→ **Dataset entries**:
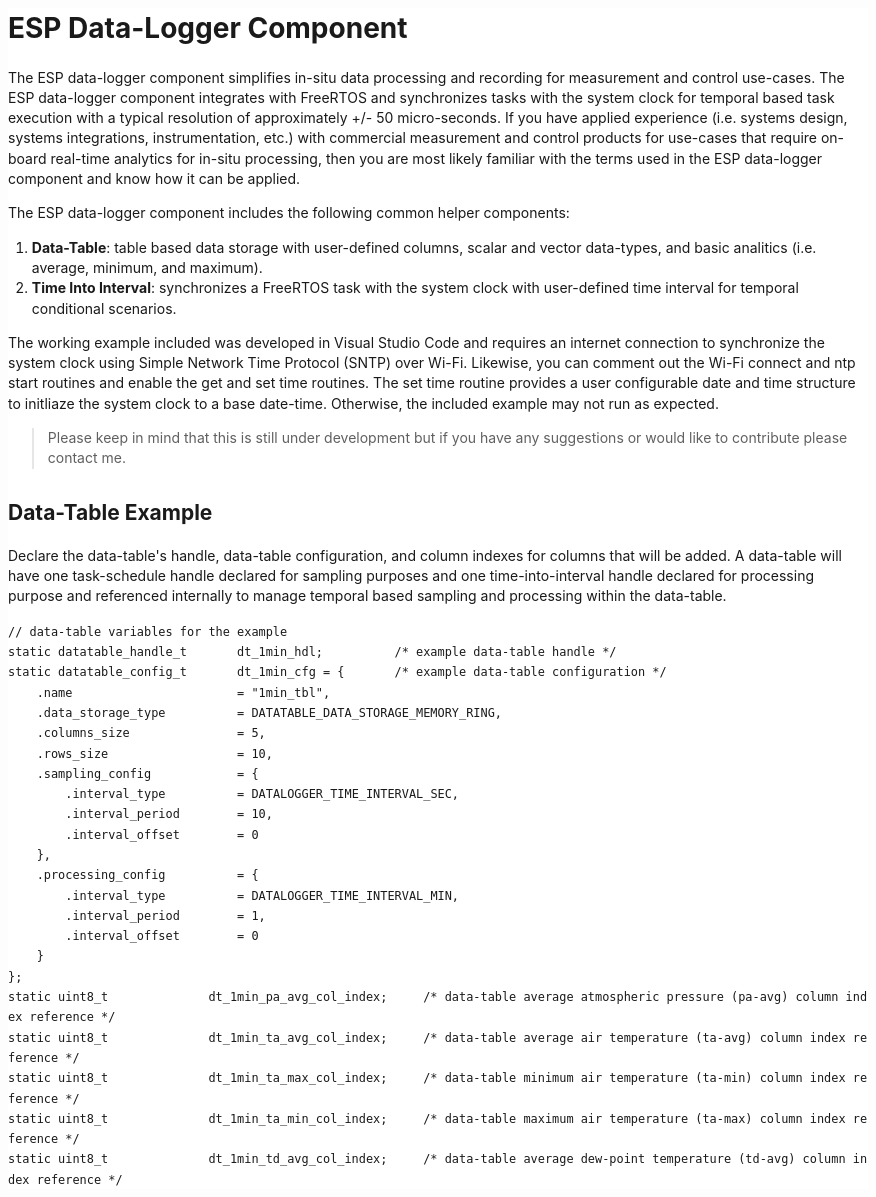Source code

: # ESP Data-Logger Component
The ESP data-logger component simplifies in-situ data processing and recording for measurement and control use-cases.  The ESP data-logger component integrates with FreeRTOS and synchronizes tasks with the system clock for temporal based task execution with a typical resolution of approximately +/- 50 micro-seconds.  If you have applied experience (i.e. systems design, systems integrations, instrumentation, etc.) with commercial measurement and control products for use-cases that require on-board real-time analytics for in-situ processing, then you are most likely familiar with the terms used in the ESP data-logger component and know how it can be applied.

The ESP data-logger component includes the following common helper components:

1. **Data-Table**: table based data storage with user-defined columns, scalar and vector data-types, and basic analitics (i.e. average, minimum, and maximum).
2. **Time Into Interval**: synchronizes a FreeRTOS task with the system clock with user-defined time interval for temporal conditional scenarios.

The working example included was developed in Visual Studio Code and requires an internet connection to synchronize the system clock using Simple Network Time Protocol (SNTP) over Wi-Fi.  Likewise, you can comment out the Wi-Fi connect and ntp start routines and enable the get and set time routines.  The set time routine provides a user configurable date and time structure to initliaze the system clock to a base date-time.  Otherwise, the included example may not run as expected.

> Please keep in mind that this is still under development but if you have any suggestions or would like to contribute please contact me.

## Data-Table Example
Declare the data-table's handle, data-table configuration, and column indexes for columns that will be added.  A data-table will have one task-schedule handle declared for sampling purposes and one time-into-interval handle declared for processing purpose and referenced internally to manage temporal based sampling and processing within the data-table.

```
// data-table variables for the example
static datatable_handle_t       dt_1min_hdl;          /* example data-table handle */
static datatable_config_t       dt_1min_cfg = {       /* example data-table configuration */
    .name                       = "1min_tbl",
    .data_storage_type          = DATATABLE_DATA_STORAGE_MEMORY_RING,
    .columns_size               = 5,
    .rows_size                  = 10,
    .sampling_config            = {
        .interval_type          = DATALOGGER_TIME_INTERVAL_SEC,
        .interval_period        = 10,
        .interval_offset        = 0
    },
    .processing_config          = {
        .interval_type          = DATALOGGER_TIME_INTERVAL_MIN,
        .interval_period        = 1,
        .interval_offset        = 0
    }
};
static uint8_t              dt_1min_pa_avg_col_index;     /* data-table average atmospheric pressure (pa-avg) column index reference */
static uint8_t              dt_1min_ta_avg_col_index;     /* data-table average air temperature (ta-avg) column index reference */
static uint8_t              dt_1min_ta_max_col_index;     /* data-table minimum air temperature (ta-min) column index reference */
static uint8_t              dt_1min_ta_min_col_index;     /* data-table maximum air temperature (ta-max) column index reference */
static uint8_t              dt_1min_td_avg_col_index;     /* data-table average dew-point temperature (td-avg) column index reference */
```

→ **WORK TO BE COMPLETED**: From the first line of the records through the line containing "2. **Time Into", please output exactly those lines and nothing more, leaving out the pictures.

→ **SOLUTION**:
Source code

: # ESP Data-Logger Component
The ESP data-logger component simplifies in-situ data processing and recording for measurement and control use-cases.  The ESP data-logger component integrates with FreeRTOS and synchronizes tasks with the system clock for temporal based task execution with a typical resolution of approximately +/- 50 micro-seconds.  If you have applied experience (i.e. systems design, systems integrations, instrumentation, etc.) with commercial measurement and control products for use-cases that require on-board real-time analytics for in-situ processing, then you are most likely familiar with the terms used in the ESP data-logger component and know how it can be applied.

The ESP data-logger component includes the following common helper components:

1. **Data-Table**: table based data storage with user-defined columns, scalar and vector data-types, and basic analitics (i.e. average, minimum, and maximum).
2. **Time Into Interval**: synchronizes a FreeRTOS task with the system clock with user-defined time interval for temporal conditional scenarios.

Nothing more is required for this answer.